Data extract:
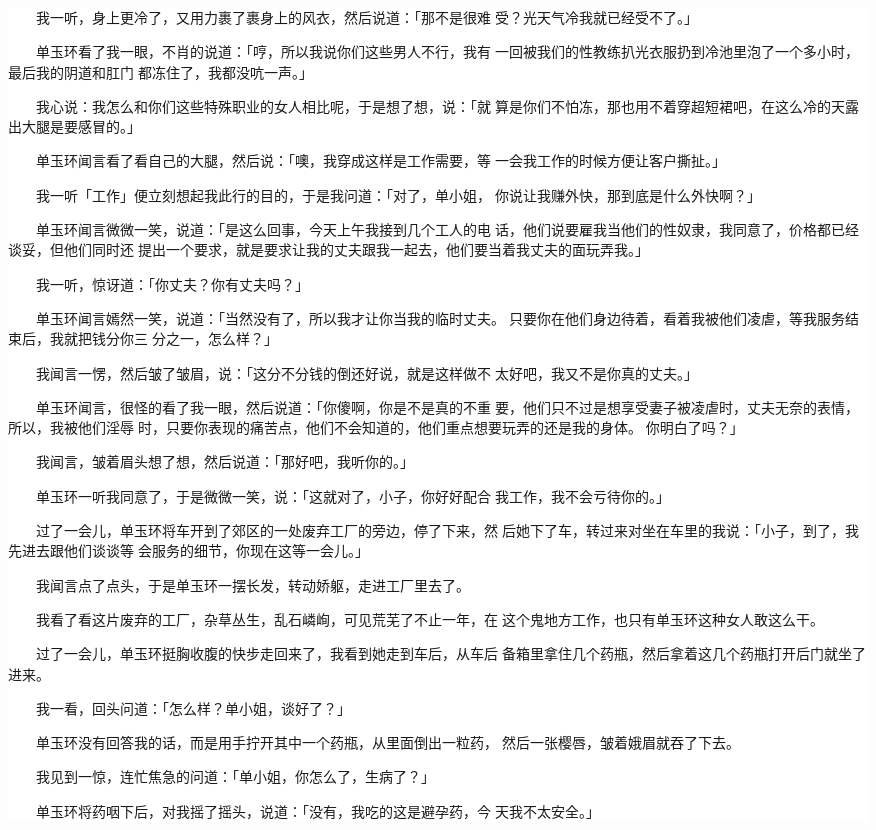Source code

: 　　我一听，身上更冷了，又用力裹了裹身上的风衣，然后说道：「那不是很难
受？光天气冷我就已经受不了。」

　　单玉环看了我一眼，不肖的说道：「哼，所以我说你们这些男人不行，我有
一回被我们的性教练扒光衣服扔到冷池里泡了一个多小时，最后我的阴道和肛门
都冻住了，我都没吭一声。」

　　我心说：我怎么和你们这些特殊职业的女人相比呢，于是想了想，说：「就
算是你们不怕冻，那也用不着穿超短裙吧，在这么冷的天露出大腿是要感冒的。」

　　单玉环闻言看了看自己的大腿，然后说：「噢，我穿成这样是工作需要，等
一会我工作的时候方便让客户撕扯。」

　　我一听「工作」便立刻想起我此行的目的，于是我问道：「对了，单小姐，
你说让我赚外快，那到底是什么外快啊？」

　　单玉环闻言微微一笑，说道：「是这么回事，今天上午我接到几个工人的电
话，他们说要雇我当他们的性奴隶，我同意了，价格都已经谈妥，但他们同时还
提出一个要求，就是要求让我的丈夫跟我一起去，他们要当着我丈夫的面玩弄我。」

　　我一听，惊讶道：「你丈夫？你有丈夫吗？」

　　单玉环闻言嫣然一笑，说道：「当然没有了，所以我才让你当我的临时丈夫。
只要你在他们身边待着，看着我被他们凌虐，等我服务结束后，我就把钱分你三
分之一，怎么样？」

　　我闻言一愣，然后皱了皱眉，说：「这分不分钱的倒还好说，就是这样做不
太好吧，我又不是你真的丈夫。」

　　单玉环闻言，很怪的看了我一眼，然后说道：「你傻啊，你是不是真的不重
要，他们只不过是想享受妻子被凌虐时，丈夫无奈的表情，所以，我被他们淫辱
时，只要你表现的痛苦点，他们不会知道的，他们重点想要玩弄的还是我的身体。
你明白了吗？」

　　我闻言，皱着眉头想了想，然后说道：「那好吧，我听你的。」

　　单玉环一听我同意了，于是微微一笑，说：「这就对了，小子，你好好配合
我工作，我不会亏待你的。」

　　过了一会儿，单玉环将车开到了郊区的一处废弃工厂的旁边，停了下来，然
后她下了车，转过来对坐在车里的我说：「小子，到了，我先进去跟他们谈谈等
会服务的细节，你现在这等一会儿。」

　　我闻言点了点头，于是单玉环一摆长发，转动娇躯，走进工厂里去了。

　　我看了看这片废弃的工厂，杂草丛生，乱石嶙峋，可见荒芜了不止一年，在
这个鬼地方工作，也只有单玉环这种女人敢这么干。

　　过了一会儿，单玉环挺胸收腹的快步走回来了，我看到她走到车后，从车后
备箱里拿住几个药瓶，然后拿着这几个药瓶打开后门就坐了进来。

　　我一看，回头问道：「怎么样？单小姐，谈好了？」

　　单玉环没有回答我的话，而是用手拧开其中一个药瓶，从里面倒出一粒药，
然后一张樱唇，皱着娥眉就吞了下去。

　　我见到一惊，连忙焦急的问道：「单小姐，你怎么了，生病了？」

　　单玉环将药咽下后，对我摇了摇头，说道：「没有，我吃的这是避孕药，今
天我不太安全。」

Exercise: Every line that holds the word "然后说道" should be copied from the records above.

Expected answer:
: 　　我一听，身上更冷了，又用力裹了裹身上的风衣，然后说道：「那不是很难
　　单玉环闻言，很怪的看了我一眼，然后说道：「你傻啊，你是不是真的不重
　　我闻言，皱着眉头想了想，然后说道：「那好吧，我听你的。」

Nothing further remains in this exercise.